>> BEGIN Task input

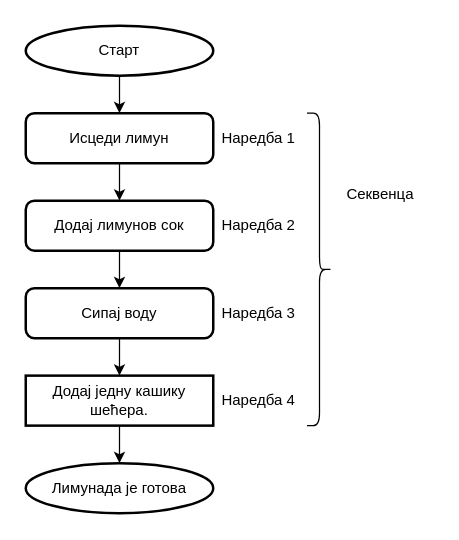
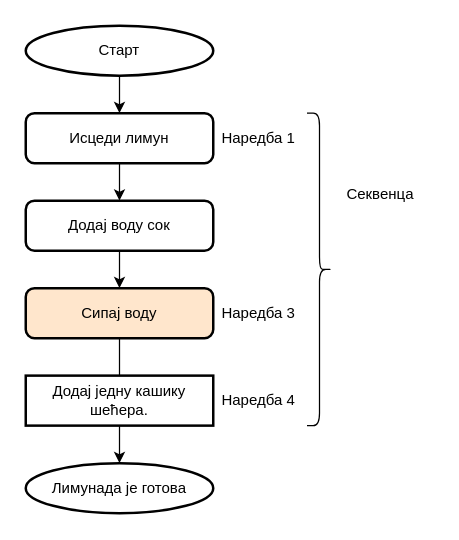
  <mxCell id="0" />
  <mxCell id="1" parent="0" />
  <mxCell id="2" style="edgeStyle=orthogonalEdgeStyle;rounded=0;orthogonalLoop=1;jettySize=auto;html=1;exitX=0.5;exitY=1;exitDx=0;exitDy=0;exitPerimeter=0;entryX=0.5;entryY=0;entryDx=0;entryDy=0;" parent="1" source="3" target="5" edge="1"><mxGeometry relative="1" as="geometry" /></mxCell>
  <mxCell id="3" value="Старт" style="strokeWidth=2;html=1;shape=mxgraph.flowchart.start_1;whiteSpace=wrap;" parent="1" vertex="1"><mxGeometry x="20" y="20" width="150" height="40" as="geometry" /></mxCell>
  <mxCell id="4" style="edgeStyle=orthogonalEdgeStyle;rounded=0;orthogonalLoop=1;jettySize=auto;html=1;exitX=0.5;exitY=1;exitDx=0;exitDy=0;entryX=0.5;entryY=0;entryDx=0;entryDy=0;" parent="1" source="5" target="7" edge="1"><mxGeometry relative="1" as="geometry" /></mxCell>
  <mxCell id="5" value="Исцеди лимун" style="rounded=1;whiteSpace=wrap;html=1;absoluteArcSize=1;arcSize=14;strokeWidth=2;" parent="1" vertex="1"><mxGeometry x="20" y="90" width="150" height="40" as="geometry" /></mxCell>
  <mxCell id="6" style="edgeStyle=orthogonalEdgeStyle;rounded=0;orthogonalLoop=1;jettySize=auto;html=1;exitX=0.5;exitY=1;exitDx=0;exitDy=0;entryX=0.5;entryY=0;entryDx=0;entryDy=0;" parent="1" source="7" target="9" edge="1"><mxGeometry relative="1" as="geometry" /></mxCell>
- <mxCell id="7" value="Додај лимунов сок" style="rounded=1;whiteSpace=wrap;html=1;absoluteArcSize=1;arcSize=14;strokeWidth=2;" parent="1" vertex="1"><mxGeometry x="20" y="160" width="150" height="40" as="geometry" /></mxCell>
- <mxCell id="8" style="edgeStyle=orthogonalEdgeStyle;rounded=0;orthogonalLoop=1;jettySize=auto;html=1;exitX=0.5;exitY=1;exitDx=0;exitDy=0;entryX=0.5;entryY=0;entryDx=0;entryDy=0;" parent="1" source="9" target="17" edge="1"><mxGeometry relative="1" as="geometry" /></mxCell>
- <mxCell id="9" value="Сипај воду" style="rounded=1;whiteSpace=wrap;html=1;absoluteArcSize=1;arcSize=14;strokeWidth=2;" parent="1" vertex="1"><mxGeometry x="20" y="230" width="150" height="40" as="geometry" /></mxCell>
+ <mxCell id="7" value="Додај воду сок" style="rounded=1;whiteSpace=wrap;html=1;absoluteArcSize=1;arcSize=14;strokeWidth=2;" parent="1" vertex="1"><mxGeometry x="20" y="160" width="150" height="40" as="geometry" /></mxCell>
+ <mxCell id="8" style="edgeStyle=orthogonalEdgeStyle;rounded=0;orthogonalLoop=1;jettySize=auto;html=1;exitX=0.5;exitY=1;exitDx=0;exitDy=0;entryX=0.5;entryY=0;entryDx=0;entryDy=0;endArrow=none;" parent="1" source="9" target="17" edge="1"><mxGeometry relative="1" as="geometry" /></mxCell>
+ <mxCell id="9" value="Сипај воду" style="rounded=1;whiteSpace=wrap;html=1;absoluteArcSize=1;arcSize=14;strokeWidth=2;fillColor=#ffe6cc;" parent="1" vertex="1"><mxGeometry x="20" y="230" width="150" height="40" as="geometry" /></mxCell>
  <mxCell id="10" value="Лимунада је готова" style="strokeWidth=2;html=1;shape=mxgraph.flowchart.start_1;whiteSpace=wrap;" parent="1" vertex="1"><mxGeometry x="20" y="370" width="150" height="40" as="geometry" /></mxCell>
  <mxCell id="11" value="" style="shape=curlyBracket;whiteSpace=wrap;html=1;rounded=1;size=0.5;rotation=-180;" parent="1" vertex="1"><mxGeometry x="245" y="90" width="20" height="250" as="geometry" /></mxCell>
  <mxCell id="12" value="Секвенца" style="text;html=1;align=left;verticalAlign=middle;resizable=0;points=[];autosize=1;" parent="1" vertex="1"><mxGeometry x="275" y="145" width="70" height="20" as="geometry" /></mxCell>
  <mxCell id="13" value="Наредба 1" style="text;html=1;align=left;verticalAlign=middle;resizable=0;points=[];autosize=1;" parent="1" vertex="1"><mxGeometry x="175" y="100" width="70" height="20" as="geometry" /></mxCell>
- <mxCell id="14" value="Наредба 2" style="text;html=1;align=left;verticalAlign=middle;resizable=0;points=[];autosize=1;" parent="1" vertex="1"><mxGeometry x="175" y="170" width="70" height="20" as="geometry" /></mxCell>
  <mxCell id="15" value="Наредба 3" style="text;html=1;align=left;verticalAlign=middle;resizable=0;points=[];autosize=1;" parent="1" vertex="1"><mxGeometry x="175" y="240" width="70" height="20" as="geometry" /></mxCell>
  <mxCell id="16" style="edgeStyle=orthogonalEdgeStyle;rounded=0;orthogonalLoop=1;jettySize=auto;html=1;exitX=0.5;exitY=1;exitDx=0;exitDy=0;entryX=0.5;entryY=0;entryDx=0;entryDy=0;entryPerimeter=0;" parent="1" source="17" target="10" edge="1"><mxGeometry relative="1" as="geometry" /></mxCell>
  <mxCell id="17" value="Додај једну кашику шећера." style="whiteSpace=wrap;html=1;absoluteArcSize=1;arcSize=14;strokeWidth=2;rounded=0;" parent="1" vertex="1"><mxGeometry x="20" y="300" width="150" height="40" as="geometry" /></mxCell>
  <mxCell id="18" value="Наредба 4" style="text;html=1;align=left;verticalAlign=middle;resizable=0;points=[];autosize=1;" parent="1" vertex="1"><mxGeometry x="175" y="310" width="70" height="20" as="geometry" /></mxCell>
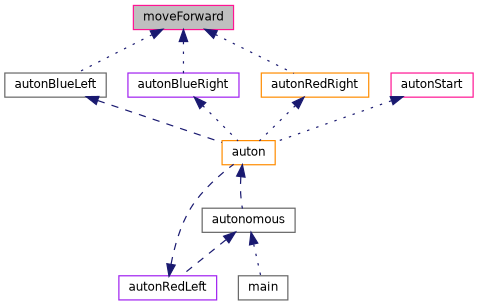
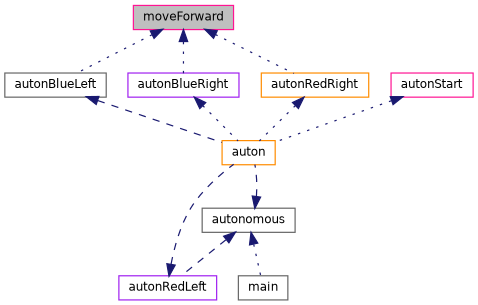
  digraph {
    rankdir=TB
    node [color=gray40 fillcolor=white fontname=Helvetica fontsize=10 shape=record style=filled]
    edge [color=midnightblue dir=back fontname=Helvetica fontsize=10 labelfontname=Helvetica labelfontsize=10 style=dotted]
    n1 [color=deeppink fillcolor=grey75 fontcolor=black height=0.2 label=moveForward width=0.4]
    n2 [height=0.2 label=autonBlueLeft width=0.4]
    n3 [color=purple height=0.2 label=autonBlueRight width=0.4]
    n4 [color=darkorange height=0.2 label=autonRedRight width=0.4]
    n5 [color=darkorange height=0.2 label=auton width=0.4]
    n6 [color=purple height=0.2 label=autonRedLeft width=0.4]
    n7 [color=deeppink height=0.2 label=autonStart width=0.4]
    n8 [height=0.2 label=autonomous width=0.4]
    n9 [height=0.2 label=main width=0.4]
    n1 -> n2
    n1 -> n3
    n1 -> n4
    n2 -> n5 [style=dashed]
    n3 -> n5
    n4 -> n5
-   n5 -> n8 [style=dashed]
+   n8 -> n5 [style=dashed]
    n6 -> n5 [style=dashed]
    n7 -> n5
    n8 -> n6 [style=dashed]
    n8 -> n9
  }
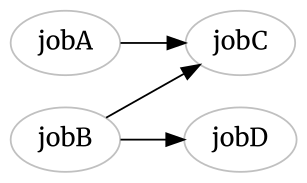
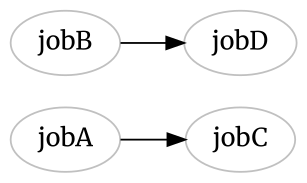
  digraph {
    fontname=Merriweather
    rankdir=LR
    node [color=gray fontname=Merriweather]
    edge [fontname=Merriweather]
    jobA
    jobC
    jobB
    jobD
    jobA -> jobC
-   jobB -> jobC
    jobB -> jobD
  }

>> END Task input

Task prompt >> How many lines of the records contain the string "fontsize", with case counting? Reply with the number only.

Result of this task >> 2